By the time Phœbe had interviewed her cook, her husband had already written his letter applying for his passport, on the grounds of artistic necessity in his profession. She re
ad it through with high approval.
“Very dignified and proper,” she said. “By the way, dear, there will be no work for us this morning. We are going over the factory for explosives with kind Captain Traill. You and I must observe the processes very carefully, as we want all the information we can get for ‘The Hero of Ypres.’”
He jumped up with something of his old alacrity.
“Aha, there speaks your artistic conscience,” he said. “And don’t let me see too many soft glances between you and kind Captain Traill.”
Phœbe looked hugely delighted and returned the compliment.
“And there are some very pretty girls working there,” she observed slyly.
An hour afterwards they were padding in felt slippers round the room where bombs were packed with a fatal grey treacle, one spoonful of which was sufficient to blow them and the whole building into a million fragments.
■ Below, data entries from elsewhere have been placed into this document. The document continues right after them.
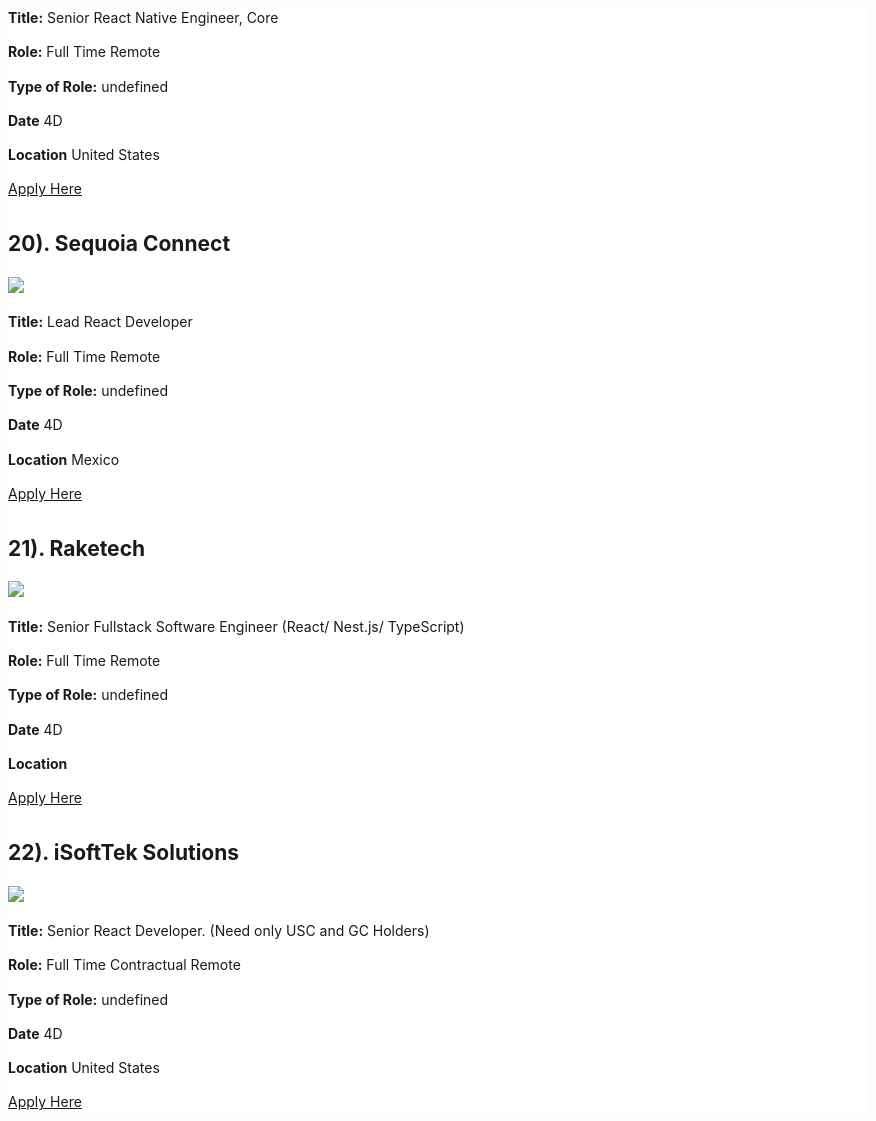**Title:** Senior React Native Engineer, Core

**Role:** Full Time Remote

**Type of Role:** undefined

**Date** 4D

**Location** United States

[Apply Here](https://javascript.jobs/job/senior-react-native-engineer-core)

## 20). Sequoia Connect
![](https://javascript.jobs/storage/images/company/674a133840357.jpeg "")

**Title:** Lead React Developer

**Role:** Full Time Remote

**Type of Role:** undefined

**Date** 4D

**Location** Mexico

[Apply Here](https://javascript.jobs/job/lead-react-developer-11)

## 21). Raketech
![](https://javascript.jobs/storage/images/company/6721371f0534c.jpeg "")

**Title:** Senior Fullstack Software Engineer (React/ Nest.js/ TypeScript)

**Role:** Full Time Remote

**Type of Role:** undefined

**Date** 4D

**Location** 

[Apply Here](https://javascript.jobs/job/senior-fullstack-software-engineer-react-nestjs-typescript)

## 22). iSoftTek Solutions
![](https://javascript.jobs/storage/images/company/6714edcd2ca13.png "")

**Title:** Senior React Developer. (Need only USC and GC Holders)

**Role:** Full Time Contractual Remote

**Type of Role:** undefined

**Date** 4D

**Location** United States

[Apply Here](https://javascript.jobs/job/senior-react-developer-need-only-usc-and-gc-holders)
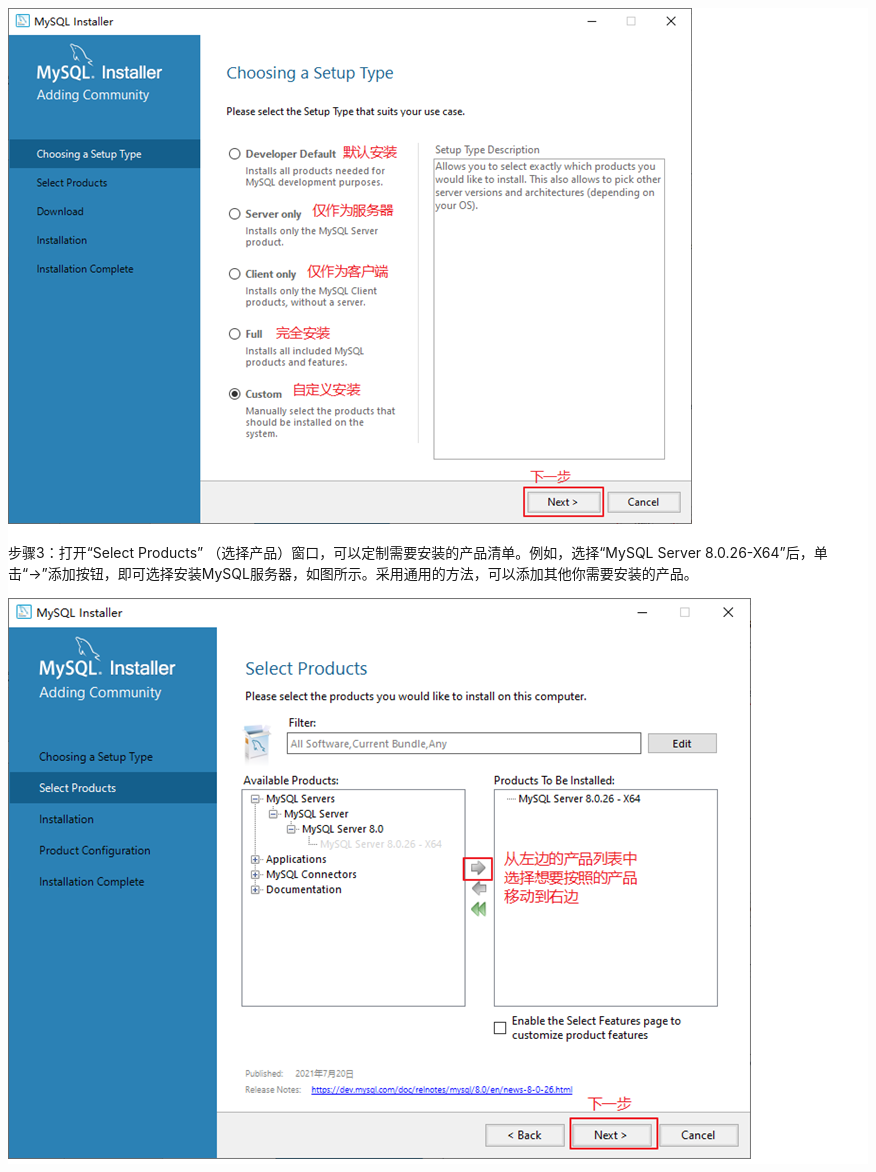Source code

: ![](images/image-20221117121540277.png)



步骤3：打开“Select Products” （选择产品）窗口，可以定制需要安装的产品清单。例如，选择“MySQL Server 8.0.26-X64”后，单击“→”添加按钮，即可选择安装MySQL服务器，如图所示。采用通用的方法，可以添加其他你需要安装的产品。

![](images/image-20221117121610968.png)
A new type of bomb was being made there, consisting of a cast-iron shell fitted with a hole through which the grey treacle was poured; an iron stopper was then screwed into the hole. There were hundreds of those empty shells, which slid along grooved ways to where the treacle was put into them, and they then were passed on to the girls, who fixed their stoppers. It was all soft, silent, deadly work, and Philip recorded a hundred impressions on his retentive memory.
Phœbe and Captain Traill were walking just ahead of him, when suddenly a great light broke, so vividly illuminating his brain that he almost thought some terrific explosion, seen and not heard, had occurred. Stealthily he drew from his pocket the stud-case, stealthily he opened it and took out the razor-blade. Then, bending over an empty bomb-case as if to examine it, he dropped the blade into it. It fell inside with a slight chink, which nobody noticed.